**Work required**
Except for the images, repeat the entries below word for word.
[Opening Task data section]
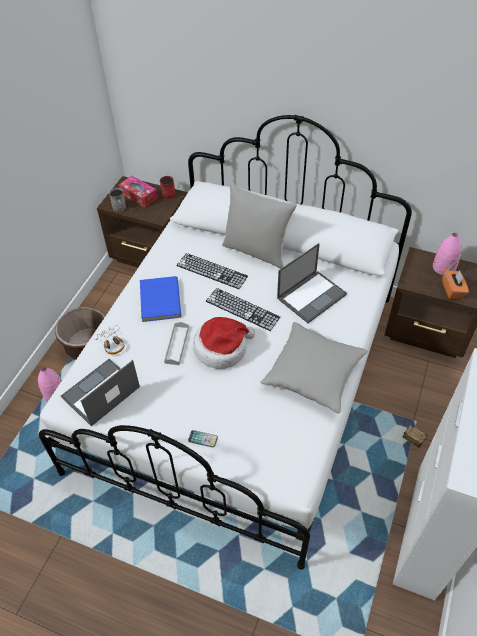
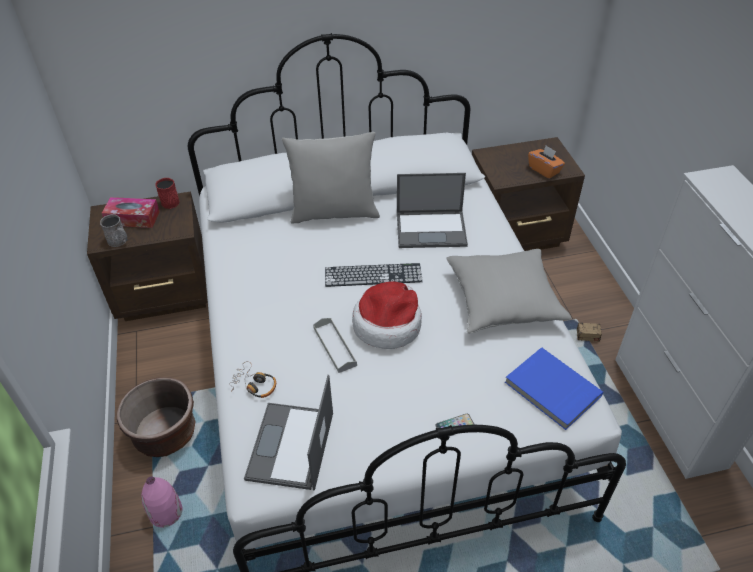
camera: 35 degrees left, 5 degrees down
blue book [140,276,181,322] -> blue book moved to [505,347,603,430]
keyboard [176,253,248,289] -> none
laptop [277,243,347,323] -> laptop turned 75 degrees clockwise [397,173,468,248]
pink vase [433,233,462,275] -> none

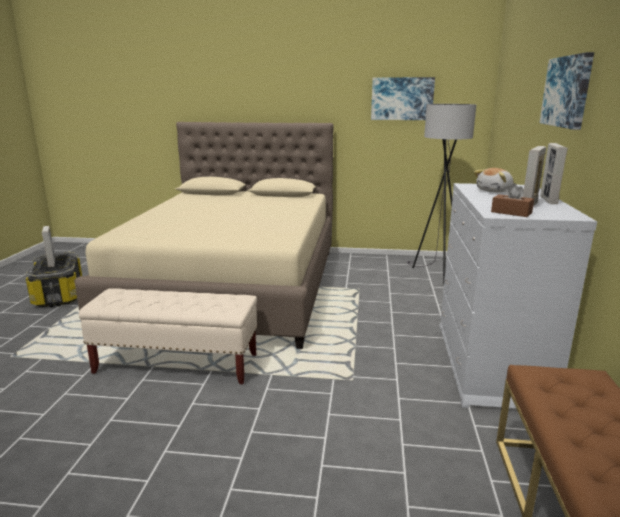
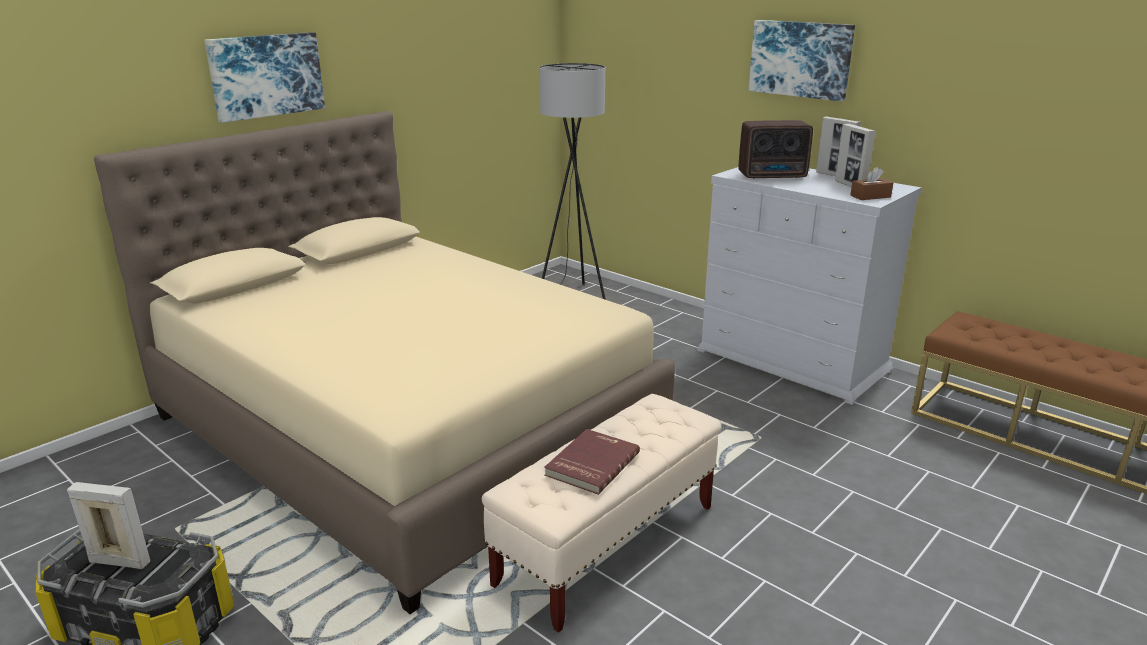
camera: 55 degrees left, 5 degrees up
picture [371,77,435,120] -> picture moved to [204,32,325,123]
plush toy [474,168,514,193] -> radio [739,120,813,179]
none -> red book [544,429,640,495]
[Closing Task data section]
**Answer area**
camera: 35 degrees left, 5 degrees down
blue book [140,276,181,322] -> blue book moved to [505,347,603,430]
keyboard [176,253,248,289] -> none
laptop [277,243,347,323] -> laptop turned 75 degrees clockwise [397,173,468,248]
pink vase [433,233,462,275] -> none

camera: 55 degrees left, 5 degrees up
picture [371,77,435,120] -> picture moved to [204,32,325,123]
plush toy [474,168,514,193] -> radio [739,120,813,179]
none -> red book [544,429,640,495]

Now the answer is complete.